The results came as a surprise to Zach Hambrick, co-author of the research and a psychology professor at Michigan State University. “I remember thinking: ‘This is crazy,’” he says. “I never thought about the relative benefits of training in one specialty versus training in multiple specialties. Experience is, by definition, specific.”

Most importantly, the results do not suggest that you don’t need to practice or put in the effort to become a chess grandmaster or a Wimbledon winner. Instead, they show that older adult employees tend to be “late bloomers,” says McNamara.

In sports, for example, world-class athletes reach their peak later than national-class athletes. Those who peak early achieve at a level that is best for their age but not as high as what the other group will eventually achieve at a later age.

The results are interesting, says Edson Filho, associate professor of sport, exercise and performance psychology at Boston University, who was not involved in the study. He points out that some sports, such as gymnastics, see athletes reach peak performance much earlier in their lives than others, and the analysis does not factor in other factors, such as money and training, that can influence who becomes the cream of the crop.

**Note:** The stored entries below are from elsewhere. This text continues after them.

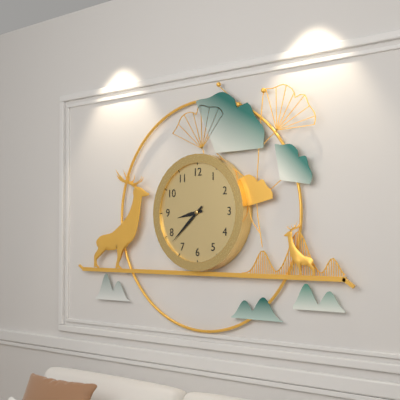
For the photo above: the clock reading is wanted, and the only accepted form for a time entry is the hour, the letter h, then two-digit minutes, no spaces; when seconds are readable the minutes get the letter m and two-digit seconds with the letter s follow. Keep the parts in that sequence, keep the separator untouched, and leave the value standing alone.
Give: 8h38
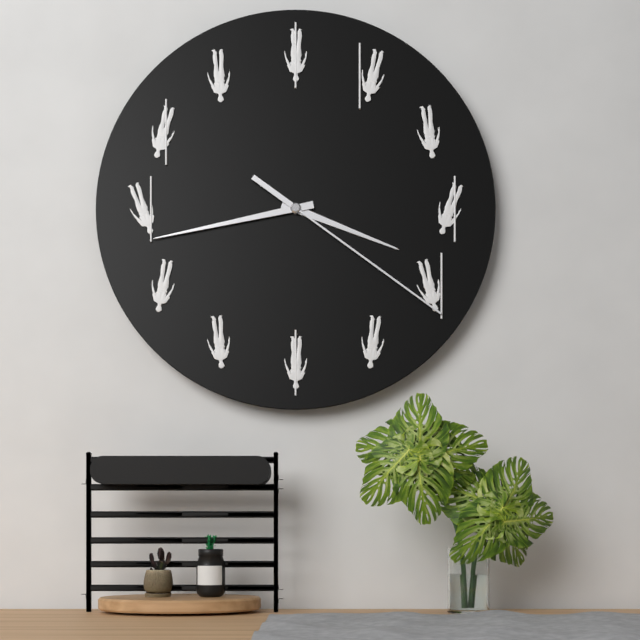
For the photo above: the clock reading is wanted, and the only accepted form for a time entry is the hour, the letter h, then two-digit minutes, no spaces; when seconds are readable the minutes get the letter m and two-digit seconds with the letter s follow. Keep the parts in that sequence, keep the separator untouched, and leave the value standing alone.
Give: 3h43m21s
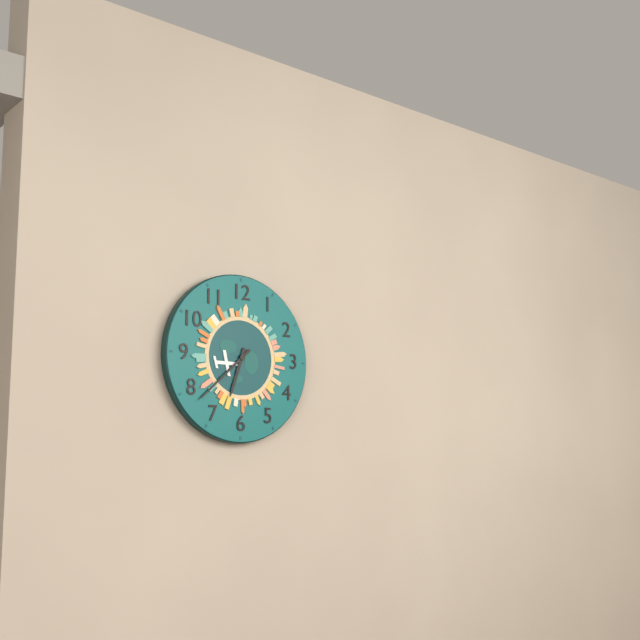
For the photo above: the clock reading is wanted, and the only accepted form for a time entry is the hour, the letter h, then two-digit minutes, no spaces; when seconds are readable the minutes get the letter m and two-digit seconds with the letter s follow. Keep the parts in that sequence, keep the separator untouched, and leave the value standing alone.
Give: 6h38
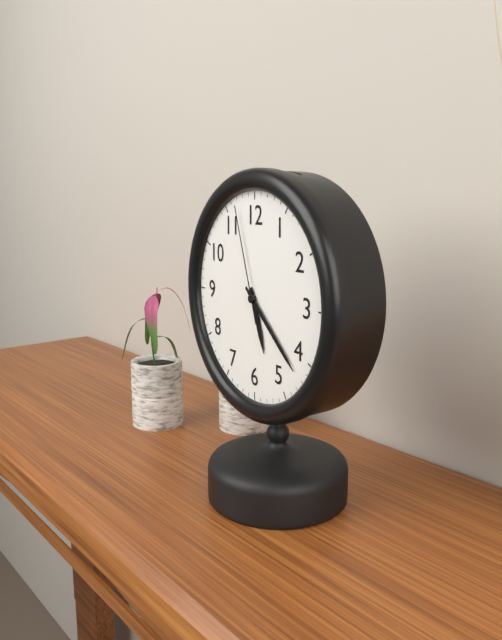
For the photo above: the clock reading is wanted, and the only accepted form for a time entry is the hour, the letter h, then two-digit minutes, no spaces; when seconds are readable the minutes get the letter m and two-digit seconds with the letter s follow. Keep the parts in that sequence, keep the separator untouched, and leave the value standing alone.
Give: 5h22m57s
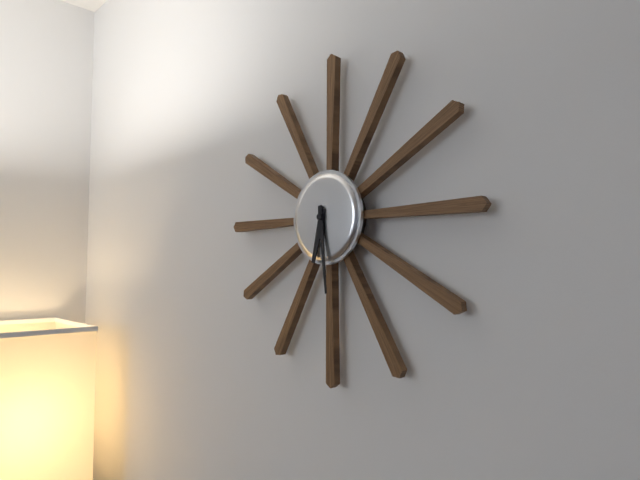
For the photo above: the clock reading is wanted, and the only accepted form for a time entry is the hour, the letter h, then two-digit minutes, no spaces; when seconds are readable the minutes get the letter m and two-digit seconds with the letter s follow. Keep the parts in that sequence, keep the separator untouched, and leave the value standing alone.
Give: 6h29
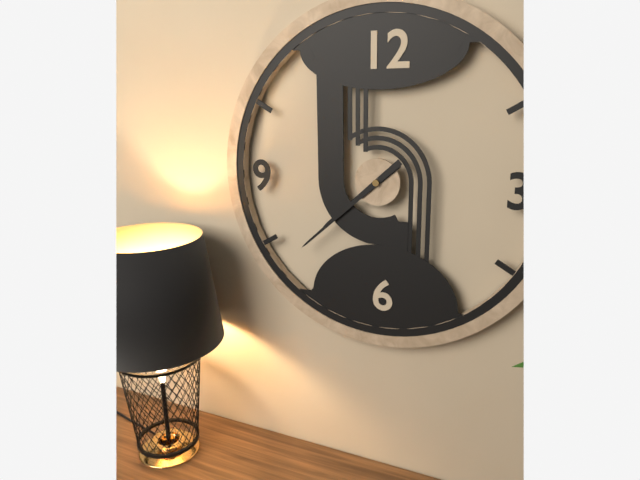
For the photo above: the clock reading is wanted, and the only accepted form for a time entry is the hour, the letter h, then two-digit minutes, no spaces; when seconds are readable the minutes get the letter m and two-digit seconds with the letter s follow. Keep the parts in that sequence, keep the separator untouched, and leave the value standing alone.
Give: 7h38
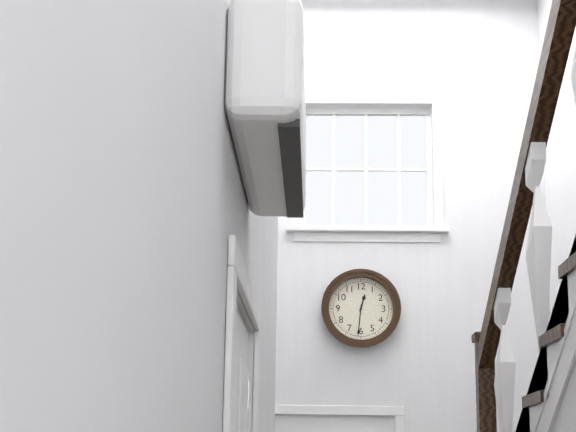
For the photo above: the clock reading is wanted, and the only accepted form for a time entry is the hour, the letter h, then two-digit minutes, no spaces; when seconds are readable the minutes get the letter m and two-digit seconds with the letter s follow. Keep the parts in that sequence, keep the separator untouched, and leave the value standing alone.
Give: 12h31
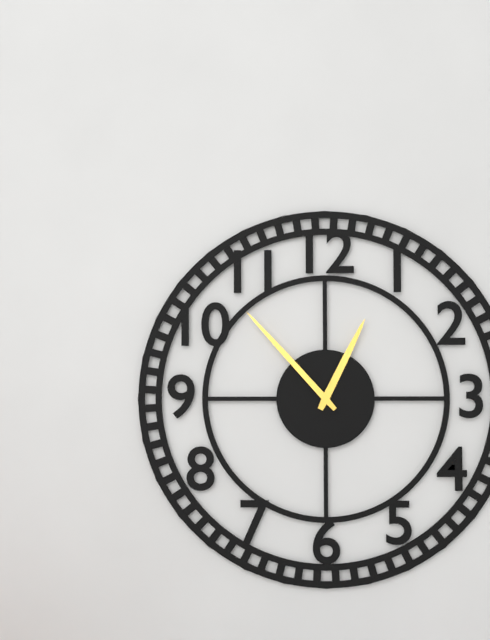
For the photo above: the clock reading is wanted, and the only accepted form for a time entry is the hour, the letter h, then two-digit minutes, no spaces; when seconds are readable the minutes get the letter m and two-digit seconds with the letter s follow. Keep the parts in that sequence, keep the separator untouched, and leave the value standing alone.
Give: 12h53
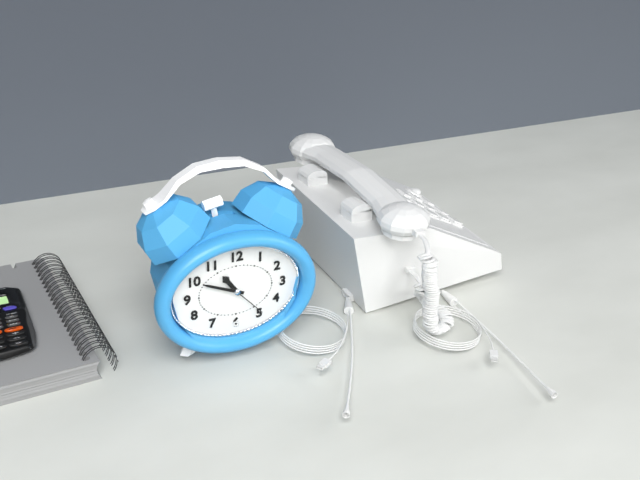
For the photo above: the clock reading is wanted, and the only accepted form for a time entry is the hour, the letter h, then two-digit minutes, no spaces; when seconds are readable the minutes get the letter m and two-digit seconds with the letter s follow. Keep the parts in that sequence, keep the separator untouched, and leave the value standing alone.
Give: 10h49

Research confirms that people change. Children can become overwhelmed or simply lose interest. To become an expert, he says, you must perform consistently at a high level under the most difficult conditions. “This is a long trip.”

The findings are important for institutions and coaches who may be biased toward directing resources to children who show the most promise in a particular area early on rather than those who have the greatest potential to reach world-class level. The research also has a message for people who want to pursue a skill or dream, but haven’t won their school competitions or reached the top of the youth league: Don’t give up, says McNamara.

“For people who have not followed the miracle path, know that you are in good company!” She says. “Most international artists didn’t do that either.”